Laveen Meadows Homeowners Ass’n v. Mejia – 5/5/2020

May 13, 2020

Arizona Court of Appeals Division One holds that the phrase “may be foreclosed” in A.R.S. § 33-1807 refers to the commencement of a civil action seeking foreclosure rather than the issuance of a judgment of foreclosure and, therefore, partial payment of a lien does not entitle one to relief under Arizona Rule of Civil Procedure 60(b).

A homeowners association (“HOA”) instituted foreclosure proceedings on its lien for unpaid assessments against a homeowner.  The homeowner failed to timely respond to the complaint and the HOA moved for a default judgment.  The homeowner moved to set aside the entry of default and tendered a check to the HOA in the amount asserted to cover the past-due assessments.  The trial court declined to set aside the default and, after a damages hearing, entered a judgment of foreclosure.  The homeowner moved to set aside the default judgment, arguing he was entitled to relief under Arizona Rule of Civil Procedure 60(b)(1), (2), (4), and/or (6).  The trial court denied the motion, and the Court of Appeals affirmed.

The Court quickly dispensed with the Homeowner’s arguments under Rule 60(b)(1), (2), and (6), and focused primarily on the interplay between Rule 60(b)(4) and A.R.S. § 33-1807, Arizona’s statute pertaining to liens and foreclosures.

At the time of this action, § 33-1807 stated that an association’s lien “may be foreclosed only if the owner has been delinquent in the payment of monies secured by the lien . . . for a period of one year or in the amount of $1,200 or more, whichever occurs first.”  (The statute has since been amended.)  The homeowner argued that because he paid off the assessments before the trial court entered the judgment of foreclosure, the court lacked jurisdiction and therefore he was entitled to relief under Rule 60(b)(4), which allows relief to be granted where a judgment is void. 

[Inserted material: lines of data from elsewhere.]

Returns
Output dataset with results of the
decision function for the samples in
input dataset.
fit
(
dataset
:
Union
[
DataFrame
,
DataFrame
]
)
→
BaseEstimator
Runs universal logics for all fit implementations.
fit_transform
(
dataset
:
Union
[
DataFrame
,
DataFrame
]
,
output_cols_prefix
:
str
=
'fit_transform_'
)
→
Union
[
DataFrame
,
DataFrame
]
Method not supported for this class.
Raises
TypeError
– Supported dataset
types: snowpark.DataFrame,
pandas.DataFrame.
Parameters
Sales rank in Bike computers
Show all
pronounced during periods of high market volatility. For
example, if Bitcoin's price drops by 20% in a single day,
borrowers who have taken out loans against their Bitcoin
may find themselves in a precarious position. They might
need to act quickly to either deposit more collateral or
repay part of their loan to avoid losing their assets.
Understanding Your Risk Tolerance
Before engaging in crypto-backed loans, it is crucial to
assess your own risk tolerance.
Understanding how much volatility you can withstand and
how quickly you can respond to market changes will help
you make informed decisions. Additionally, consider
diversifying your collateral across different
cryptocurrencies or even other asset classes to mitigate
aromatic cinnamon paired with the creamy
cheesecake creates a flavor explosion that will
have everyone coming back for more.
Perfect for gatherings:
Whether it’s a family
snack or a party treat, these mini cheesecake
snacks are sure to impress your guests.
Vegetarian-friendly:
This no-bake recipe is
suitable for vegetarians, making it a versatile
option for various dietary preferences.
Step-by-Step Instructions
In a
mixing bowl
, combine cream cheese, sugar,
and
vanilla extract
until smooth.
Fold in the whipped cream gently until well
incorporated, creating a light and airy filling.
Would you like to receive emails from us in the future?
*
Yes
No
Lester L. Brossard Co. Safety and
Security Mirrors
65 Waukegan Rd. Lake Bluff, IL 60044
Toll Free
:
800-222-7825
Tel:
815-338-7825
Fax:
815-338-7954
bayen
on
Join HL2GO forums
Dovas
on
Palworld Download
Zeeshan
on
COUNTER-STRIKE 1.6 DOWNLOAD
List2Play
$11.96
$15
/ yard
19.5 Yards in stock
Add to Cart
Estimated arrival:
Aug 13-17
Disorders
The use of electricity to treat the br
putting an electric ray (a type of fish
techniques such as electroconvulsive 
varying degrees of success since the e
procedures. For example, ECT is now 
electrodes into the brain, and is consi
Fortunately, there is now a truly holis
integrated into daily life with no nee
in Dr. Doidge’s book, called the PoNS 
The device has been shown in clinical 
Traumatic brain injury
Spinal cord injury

The Court examined whether the phrase “may be foreclosed” referred to (a) the commencement of a civil action seeking foreclosure or (b) the issuance of a judgment of foreclosure.  The Court found that it referred to the former.  First, it reasoned that the plain language supports its finding because the phrase “whichever occurs first” would be irrelevant if a court could not even consider the triggering events until it was ready to enter a judgment.  The Court also reasoned that the homeowner’s interpretation of the statute would allow associations to sue to foreclose before a triggering event, under the assumption one or both events would occur before the judgment is ordered.  Last, the Court found that if the Arizona Legislature had intended a partial or full payment of an assessment to extinguish a lien, it would have drafted a specific provision allowing such—as California has.

Consequently, the Court held that the trial court had jurisdiction under § 33-1807 to enter the judgment of foreclosure and thus the Homeowner was not entitled to relief under Rule 60(b).

Judge Cattani dissented, explaining his view that “may be foreclosed” under § 33-1807 refers instead to the issuance of a judgment of foreclosure.  He would hold that a lien may not be foreclosed “unless the homeowner owes—as of the date of the foreclosure order—at least $1,200 (excluding related collection fees, attorney’s fees, and charges for late payments) or the assessments (in any amount) are delinquent for a period of one year as of the date of the order.”  Judge Cattani’s dissent reasoned that once a homeowner pays the full amount due, there is no triggering event for a judgment of foreclosure; he would have found that the homeowner was entitled to relief under Rule 60(b)(6).

Judge Cruz authored the opinion, in which Judge Kenton joined; Judge Cattani dissented.